■ STATED GOAL: Copy each of the rows below word for word.

■ RECORDS PROVIDED:
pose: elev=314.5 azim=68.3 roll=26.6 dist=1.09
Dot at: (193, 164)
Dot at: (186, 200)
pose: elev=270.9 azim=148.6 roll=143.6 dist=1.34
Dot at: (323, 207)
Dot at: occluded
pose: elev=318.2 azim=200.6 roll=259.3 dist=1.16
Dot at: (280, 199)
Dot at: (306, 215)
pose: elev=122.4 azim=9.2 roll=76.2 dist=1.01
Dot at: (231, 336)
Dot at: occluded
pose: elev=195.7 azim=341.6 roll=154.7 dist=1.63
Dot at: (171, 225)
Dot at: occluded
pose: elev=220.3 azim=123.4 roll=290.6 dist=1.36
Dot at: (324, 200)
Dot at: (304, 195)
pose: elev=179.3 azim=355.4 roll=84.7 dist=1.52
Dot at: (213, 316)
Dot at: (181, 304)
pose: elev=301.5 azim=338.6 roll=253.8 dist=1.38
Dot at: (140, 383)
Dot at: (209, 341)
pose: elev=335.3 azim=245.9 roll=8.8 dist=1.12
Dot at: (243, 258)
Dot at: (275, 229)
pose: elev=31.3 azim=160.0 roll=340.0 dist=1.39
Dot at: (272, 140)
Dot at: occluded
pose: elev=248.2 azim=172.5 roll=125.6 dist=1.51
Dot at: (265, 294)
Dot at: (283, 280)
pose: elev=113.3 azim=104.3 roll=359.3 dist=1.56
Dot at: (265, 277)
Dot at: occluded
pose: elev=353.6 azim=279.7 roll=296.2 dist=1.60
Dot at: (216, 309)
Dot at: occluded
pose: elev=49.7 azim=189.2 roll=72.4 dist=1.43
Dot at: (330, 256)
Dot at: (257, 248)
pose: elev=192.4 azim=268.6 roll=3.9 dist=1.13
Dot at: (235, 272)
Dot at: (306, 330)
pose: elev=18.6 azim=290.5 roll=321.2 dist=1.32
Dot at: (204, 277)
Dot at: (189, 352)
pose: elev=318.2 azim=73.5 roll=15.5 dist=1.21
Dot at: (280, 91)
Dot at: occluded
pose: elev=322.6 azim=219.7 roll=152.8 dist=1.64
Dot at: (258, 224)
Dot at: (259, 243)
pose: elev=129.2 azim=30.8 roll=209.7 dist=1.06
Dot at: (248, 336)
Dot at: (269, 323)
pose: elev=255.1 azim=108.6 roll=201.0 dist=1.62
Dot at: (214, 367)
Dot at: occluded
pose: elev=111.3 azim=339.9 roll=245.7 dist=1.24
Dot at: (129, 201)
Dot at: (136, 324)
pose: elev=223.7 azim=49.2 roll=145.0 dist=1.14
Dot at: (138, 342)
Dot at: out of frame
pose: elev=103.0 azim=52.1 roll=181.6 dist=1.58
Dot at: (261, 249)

■ ANSWER TO THIS PROBLEM:
pose: elev=314.5 azim=68.3 roll=26.6 dist=1.09
Dot at: (193, 164)
Dot at: (186, 200)
pose: elev=270.9 azim=148.6 roll=143.6 dist=1.34
Dot at: (323, 207)
Dot at: occluded
pose: elev=318.2 azim=200.6 roll=259.3 dist=1.16
Dot at: (280, 199)
Dot at: (306, 215)
pose: elev=122.4 azim=9.2 roll=76.2 dist=1.01
Dot at: (231, 336)
Dot at: occluded
pose: elev=195.7 azim=341.6 roll=154.7 dist=1.63
Dot at: (171, 225)
Dot at: occluded
pose: elev=220.3 azim=123.4 roll=290.6 dist=1.36
Dot at: (324, 200)
Dot at: (304, 195)
pose: elev=179.3 azim=355.4 roll=84.7 dist=1.52
Dot at: (213, 316)
Dot at: (181, 304)
pose: elev=301.5 azim=338.6 roll=253.8 dist=1.38
Dot at: (140, 383)
Dot at: (209, 341)
pose: elev=335.3 azim=245.9 roll=8.8 dist=1.12
Dot at: (243, 258)
Dot at: (275, 229)
pose: elev=31.3 azim=160.0 roll=340.0 dist=1.39
Dot at: (272, 140)
Dot at: occluded
pose: elev=248.2 azim=172.5 roll=125.6 dist=1.51
Dot at: (265, 294)
Dot at: (283, 280)
pose: elev=113.3 azim=104.3 roll=359.3 dist=1.56
Dot at: (265, 277)
Dot at: occluded
pose: elev=353.6 azim=279.7 roll=296.2 dist=1.60
Dot at: (216, 309)
Dot at: occluded
pose: elev=49.7 azim=189.2 roll=72.4 dist=1.43
Dot at: (330, 256)
Dot at: (257, 248)
pose: elev=192.4 azim=268.6 roll=3.9 dist=1.13
Dot at: (235, 272)
Dot at: (306, 330)
pose: elev=18.6 azim=290.5 roll=321.2 dist=1.32
Dot at: (204, 277)
Dot at: (189, 352)
pose: elev=318.2 azim=73.5 roll=15.5 dist=1.21
Dot at: (280, 91)
Dot at: occluded
pose: elev=322.6 azim=219.7 roll=152.8 dist=1.64
Dot at: (258, 224)
Dot at: (259, 243)
pose: elev=129.2 azim=30.8 roll=209.7 dist=1.06
Dot at: (248, 336)
Dot at: (269, 323)
pose: elev=255.1 azim=108.6 roll=201.0 dist=1.62
Dot at: (214, 367)
Dot at: occluded
pose: elev=111.3 azim=339.9 roll=245.7 dist=1.24
Dot at: (129, 201)
Dot at: (136, 324)
pose: elev=223.7 azim=49.2 roll=145.0 dist=1.14
Dot at: (138, 342)
Dot at: out of frame
pose: elev=103.0 azim=52.1 roll=181.6 dist=1.58
Dot at: (261, 249)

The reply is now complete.